--- TEXTE RETENU ---
Certains conglomérats engagés dans le secteur sucrier depuis l’ère précoloniale ont converti des parties de leurs terres en espaces intégrés (travail-vie-éducation-loisirs). Est-ce que cette conversion était-elle devenue inévitable ?
Compte tenu des ressources limitées à Maurice, les conversions de terre pour d’autres besoins étaient devenues inévitables. Cependant comme l’avait préconisé le rapport du MAAS, les marginal lands auraient été favorisés à cette fin par rapport aux prime agricultural lands. Comme j’ai fait ressortir plus haut, il nous faut une politique cohérente si vous voulons maintenir une industrie cannière compétitive et pérenne.

Quelle a été la contribution de l’industrie sucrière dans le soutien à certains pays africains, dont le Mozambique ? À un moment, le Mauritius Sugarcane Industry Research Institute (MSIRI) était considéré comme l’organisme de recherche mondial le plus performant après celui de Cuba. Avons-nous maintenu ce niveau ?
--- DONNÉES À ANALYSER ---
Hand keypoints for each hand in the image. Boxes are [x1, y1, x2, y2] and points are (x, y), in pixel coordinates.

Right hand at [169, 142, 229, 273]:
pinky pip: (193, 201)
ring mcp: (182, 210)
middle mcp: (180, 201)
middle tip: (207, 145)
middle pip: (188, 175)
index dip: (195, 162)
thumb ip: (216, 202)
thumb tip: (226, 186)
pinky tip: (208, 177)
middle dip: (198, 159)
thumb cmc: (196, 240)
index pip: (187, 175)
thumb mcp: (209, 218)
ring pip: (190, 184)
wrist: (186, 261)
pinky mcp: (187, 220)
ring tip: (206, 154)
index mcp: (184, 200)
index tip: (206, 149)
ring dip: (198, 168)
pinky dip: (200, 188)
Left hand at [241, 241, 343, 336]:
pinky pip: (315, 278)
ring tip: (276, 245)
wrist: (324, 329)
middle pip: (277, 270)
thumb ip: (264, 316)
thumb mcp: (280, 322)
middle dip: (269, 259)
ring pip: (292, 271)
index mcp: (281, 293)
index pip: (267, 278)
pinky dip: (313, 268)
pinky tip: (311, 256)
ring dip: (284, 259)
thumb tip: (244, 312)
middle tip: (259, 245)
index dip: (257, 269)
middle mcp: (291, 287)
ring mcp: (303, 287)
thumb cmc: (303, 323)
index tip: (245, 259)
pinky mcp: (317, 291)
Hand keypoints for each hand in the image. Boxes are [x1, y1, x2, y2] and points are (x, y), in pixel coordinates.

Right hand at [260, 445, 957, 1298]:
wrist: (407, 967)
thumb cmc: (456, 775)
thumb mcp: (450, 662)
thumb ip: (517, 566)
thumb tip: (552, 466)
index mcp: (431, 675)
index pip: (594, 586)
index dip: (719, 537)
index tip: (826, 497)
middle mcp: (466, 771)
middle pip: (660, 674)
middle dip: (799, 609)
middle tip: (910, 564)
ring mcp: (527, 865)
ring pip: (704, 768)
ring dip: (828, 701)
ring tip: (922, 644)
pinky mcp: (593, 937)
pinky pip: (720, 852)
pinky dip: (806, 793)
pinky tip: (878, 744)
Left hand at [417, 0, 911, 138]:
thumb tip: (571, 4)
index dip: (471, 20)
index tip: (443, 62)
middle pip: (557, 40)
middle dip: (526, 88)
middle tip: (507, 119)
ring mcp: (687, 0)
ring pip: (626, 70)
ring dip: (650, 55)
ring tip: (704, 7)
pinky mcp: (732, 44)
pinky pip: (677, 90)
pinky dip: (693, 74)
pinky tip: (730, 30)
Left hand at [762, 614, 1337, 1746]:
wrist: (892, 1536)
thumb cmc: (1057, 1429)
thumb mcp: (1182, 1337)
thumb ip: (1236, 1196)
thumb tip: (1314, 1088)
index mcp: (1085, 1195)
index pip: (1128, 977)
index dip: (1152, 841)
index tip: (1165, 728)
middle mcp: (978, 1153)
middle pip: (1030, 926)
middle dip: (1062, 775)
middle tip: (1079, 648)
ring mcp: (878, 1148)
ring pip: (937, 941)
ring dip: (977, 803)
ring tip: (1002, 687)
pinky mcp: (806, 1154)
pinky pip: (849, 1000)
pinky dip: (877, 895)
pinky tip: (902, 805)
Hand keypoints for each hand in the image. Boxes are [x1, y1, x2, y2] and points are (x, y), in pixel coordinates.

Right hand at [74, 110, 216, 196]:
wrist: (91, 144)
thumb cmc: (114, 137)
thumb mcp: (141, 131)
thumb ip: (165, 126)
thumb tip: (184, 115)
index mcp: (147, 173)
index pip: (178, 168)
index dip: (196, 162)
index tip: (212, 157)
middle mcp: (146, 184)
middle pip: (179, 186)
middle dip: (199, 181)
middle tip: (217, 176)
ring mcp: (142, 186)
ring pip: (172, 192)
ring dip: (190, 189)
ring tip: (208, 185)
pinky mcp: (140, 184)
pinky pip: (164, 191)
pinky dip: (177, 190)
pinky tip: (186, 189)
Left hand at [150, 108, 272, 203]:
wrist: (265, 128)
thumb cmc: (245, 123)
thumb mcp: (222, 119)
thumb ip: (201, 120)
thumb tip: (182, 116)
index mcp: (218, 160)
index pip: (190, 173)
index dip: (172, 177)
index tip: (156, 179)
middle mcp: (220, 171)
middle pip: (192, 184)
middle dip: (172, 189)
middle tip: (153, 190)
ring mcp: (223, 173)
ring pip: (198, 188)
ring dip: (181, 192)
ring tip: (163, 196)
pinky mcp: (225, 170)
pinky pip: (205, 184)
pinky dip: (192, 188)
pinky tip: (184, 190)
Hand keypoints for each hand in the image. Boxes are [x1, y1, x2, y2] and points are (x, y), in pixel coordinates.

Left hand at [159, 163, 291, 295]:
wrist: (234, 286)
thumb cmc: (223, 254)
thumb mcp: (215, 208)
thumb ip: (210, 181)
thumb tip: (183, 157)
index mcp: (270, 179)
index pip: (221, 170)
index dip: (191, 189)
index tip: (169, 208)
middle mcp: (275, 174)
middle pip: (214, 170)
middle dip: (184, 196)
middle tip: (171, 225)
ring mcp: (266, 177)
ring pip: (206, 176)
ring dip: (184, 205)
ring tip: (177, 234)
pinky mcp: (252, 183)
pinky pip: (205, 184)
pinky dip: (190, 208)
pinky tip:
---
CONSIGNE: Rédigez la suite du texte consacré à l'industrie sucrière mauricienne, en reprenant après sa dernière phrase. Ces items sont issus d'une autre source que le texte.

RÉSULTAT DE LA TÂCHE:
Non seulement les opérateurs locaux ont investi dans des sucreries et la culture de la canne dans des pays africains, notamment au Kenya, en Tanzanie et en Côte d’Ivoire, mais de nombreux Mauriciens travaillent dans ces industries sur ce continent. Il y a également des transferts de connaissance à travers les institutions spécialisées à Maurice, telles la MSIRI ou le Regional Training Centre. La MSIRI opère désormais sous la MCIA qui s’assure qu’elle maintienne sa vocation de recherche scientifique et de développement variétal dans le domaine de la canne à sucre.

Est-ce que l’utilisation du sucre brut pour les besoins industriels est-elle en augmentation ? Et à Maurice, comment se traduit cette demande ?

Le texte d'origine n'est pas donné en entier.